= Gustav Heinrich Otth =

Swiss mycologist (1806–1874)

Gustav Heinrich Otth (2 June 1806, in Bern – 8 November 1874) was a Swiss mycologist and military officer. Born in Bern to a family originally from Basel, Otth began his career in the military, serving in Swiss regiments in the Netherlands and Naples where he achieved the rank of captain-adjutant-major and was decorated for bravery. Following his retirement from military service in 1850, he turned to natural history and mycology, making contributions to fungal taxonomy despite lacking formal scientific training. His meticulous drawings, precise descriptions, and extensive herbarium specimens, primarily of fungi from the Bern and Thun regions, became valuable resources for mycological research and gained posthumous recognition in the scientific community.

==Early life and military career==

Otth was born into a Bernese family originally from Basel, on 2 June 1806. His father, Karl Emanuel Otth, held the office of city accountant in Bern. Gustav Otth initially pursued a military career, beginning as a second lieutenant in Bernese infantry in 1824. He later served in the Swiss regiments in the Netherlands and Naples, advancing to the rank of captain-adjutant-major. During his service, Otth participated in several battles, including the barricade fighting in Naples and campaigns in Messina and Catania, where he was wounded and later decorated for bravery. Disillusioned by political changes in Naples, Otth retired from military service in 1850 and returned to Switzerland.

==Scientific career==

Otth turned to natural history and mycology in the 1850s, partly influenced by his brother Carl Adolf (1803–1839), who was also a naturalist. He closely collaborated with the noted Swiss mycologist Gabriel Trog. Despite entering the field later in life and lacking formal scientific training, Otth rapidly developed a keen observational skill, exceptional accuracy in fungal taxonomy, and a talent for detailed scientific illustration. His meticulous drawings and extensive herbarium specimens, now housed at the Botanical Institute of the University of Bern, remain valuable resources for mycological research.

Otth's work was primarily descriptive, and he made significant contributions to the understanding of fungi from the regions around Bern and Thun.
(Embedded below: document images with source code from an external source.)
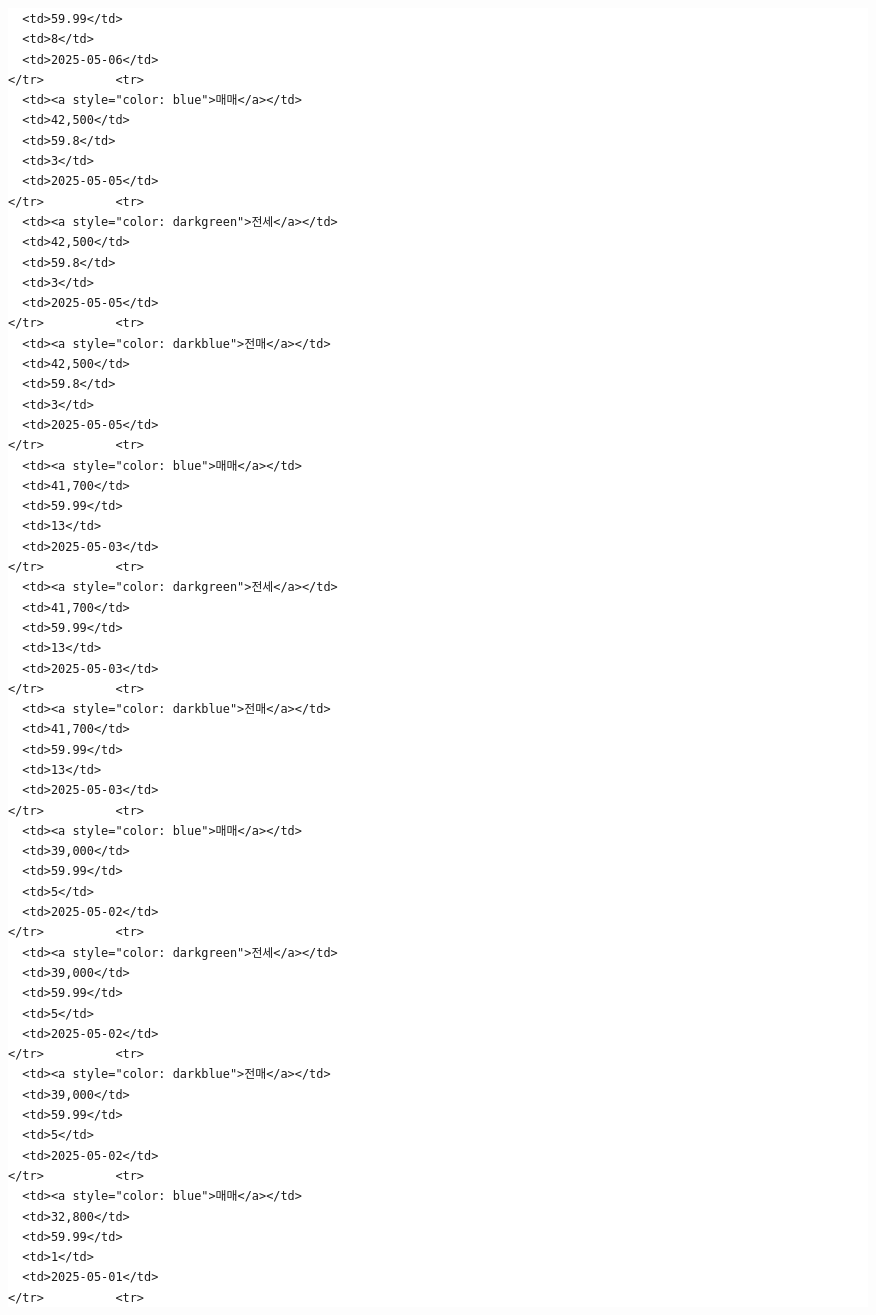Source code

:       <td>59.99</td>
      <td>8</td>
      <td>2025-05-06</td>
    </tr>          <tr>
      <td><a style="color: blue">매매</a></td>
      <td>42,500</td>
      <td>59.8</td>
      <td>3</td>
      <td>2025-05-05</td>
    </tr>          <tr>
      <td><a style="color: darkgreen">전세</a></td>
      <td>42,500</td>
      <td>59.8</td>
      <td>3</td>
      <td>2025-05-05</td>
    </tr>          <tr>
      <td><a style="color: darkblue">전매</a></td>
      <td>42,500</td>
      <td>59.8</td>
      <td>3</td>
      <td>2025-05-05</td>
    </tr>          <tr>
      <td><a style="color: blue">매매</a></td>
      <td>41,700</td>
      <td>59.99</td>
      <td>13</td>
      <td>2025-05-03</td>
    </tr>          <tr>
      <td><a style="color: darkgreen">전세</a></td>
      <td>41,700</td>
      <td>59.99</td>
      <td>13</td>
      <td>2025-05-03</td>
    </tr>          <tr>
      <td><a style="color: darkblue">전매</a></td>
      <td>41,700</td>
      <td>59.99</td>
      <td>13</td>
      <td>2025-05-03</td>
    </tr>          <tr>
      <td><a style="color: blue">매매</a></td>
      <td>39,000</td>
      <td>59.99</td>
      <td>5</td>
      <td>2025-05-02</td>
    </tr>          <tr>
      <td><a style="color: darkgreen">전세</a></td>
      <td>39,000</td>
      <td>59.99</td>
      <td>5</td>
      <td>2025-05-02</td>
    </tr>          <tr>
      <td><a style="color: darkblue">전매</a></td>
      <td>39,000</td>
      <td>59.99</td>
      <td>5</td>
      <td>2025-05-02</td>
    </tr>          <tr>
      <td><a style="color: blue">매매</a></td>
      <td>32,800</td>
      <td>59.99</td>
      <td>1</td>
      <td>2025-05-01</td>
    </tr>          <tr>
His comprehensive collections and precise descriptions have provided essential baseline data for later mycologists. An example was his work on the Pyrenomycetes and rust fungi (Uredinales), where he accurately recognised and described numerous species, many of which were later validated by modern studies.

His scientific output was primarily published in the Mitteilungen der Naturforschenden Gesellschaft in Bern, including several additions to Gabriel Trog's catalogue of Swiss fungi. Many species described by Otth went unnoticed for decades until revisited by later mycologists, such as Alexander de Jaczewski and Pier Andrea Saccardo, who praised the precision and quality of his work. Several fungal genera and species, such as Otthia and Agaricus otthii, were named in his honour.

==Legacy==

Otth's meticulous work in fungal taxonomy eventually gained recognition posthumously, significantly influencing subsequent mycological research. His herbarium and fungal illustrations are recognised today as valuable historical and scientific resources. Despite his initial obscurity, modern fungal taxonomy has validated and integrated much of his original descriptive work.

== Associated publications ==
- "Ueber die Brand- und Rostpilze: vorgetragen den 23. Februar und 9. März 1861", (1861).
- "Gustav Otth ein bernischer Pilzforscher, 1806-1874", (1908, with E. Fischer).